The tradeoff is memory vs. speed. For small enough Sudokus it makes sense to save the information on potential candidates and update only what is necessary. You can even get clever and store potential candidates for each cell using bitwise functions.

However, as Sudokus get larger, the memory required to save candidate information grows exponentially. For an n by n Sudoku memory requirements scale O(n^3). On a computer with 128GB RAM the matrix for candidates would limit you to a Sudoku with a box dimension of 100 or less.

For now, let’s assume that you do not want to save candidate information. So how can you optimize the code? One thought is to use the numpy libraries which are vector optimized.

box dim
list (sec)
numpy (sec)
4
0.002
0.069
6
0.012
0.374
8
0.073
0.925
10
0.238
2.106
12
0.629
4.56
14
1.807
9.458
16
3.388
13.576
18
6.992
21.725
20
13.423
32.85

Not what I expected. The results indicate quite an overhead of numpy relative to lists. In theory, numpy should perform better on large arrays. Are the arrays not large enough?

Since we are not saving results, the next best thing is to minimize expensive operations and reduce the number of times anything has to get calculated. Since many of the calculations are repetitive and can be reused, let’s save calculations where possible. The results below show that even though there is an overhead to numpy, eventually for large Sudokus numpy is faster that lists.

box dim
list (sec)
numpy 3D(sec)
4
0.002
0.036
6
0.012
0.117
8
0.073
0.258
10
0.238
0.625
12
0.629
1.575
14
1.807
2.387
16
3.388
4.184
18
6.992
6.865
20
13.423
11.454

The code for pre-calculating row, column, and box combinations but not storing candidates for every cell is provided below. Surprisingly, the code below runs 2-4 times faster than the base code once the Sudokus get really large (~30 or higher box dimensions).

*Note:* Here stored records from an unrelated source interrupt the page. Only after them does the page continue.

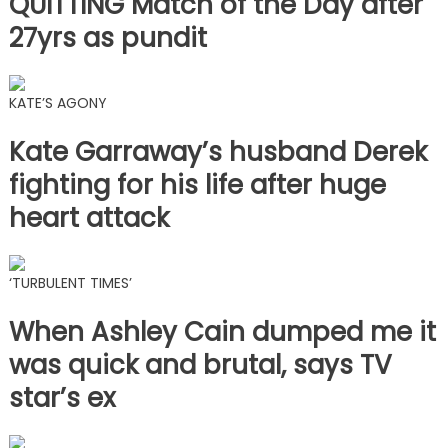
QUITTING Match of the Day after
27yrs as pundit
KATE’S AGONY
Kate Garraway’s husband Derek
fighting for his life after huge
heart attack
‘TURBULENT TIMES’
When Ashley Cain dumped me it
was quick and brutal, says TV
star’s ex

def find_singlesNumpy(grid: np.ndarray, order: int, row: int, col: int, RowCandidates: List[List], ColCandidates: List[List], BoxCandidates: List[List]) -> tuple or None:
    boxpos = order * (row // order) + (col // order)
    candidates  = reduce(np.intersect1d, (RowCandidates[row],ColCandidates[col],BoxCandidates[boxpos]))
    if candidates.size == 1:
        return row, col, candidates[0]
    else:
        return None

We’ll probably go back and try bit operations to see if we can speed up the solution of smaller Sudokus. It’s what everyone else does.

So how fast is the current solver? The current computer solve time uses 6 cores on computers with 128 GB RAM. The green dots indicate the puzzles we have solved so far. The target is to solve all puzzles 3600×3600 (box dimension 60) or smaller by July 2024.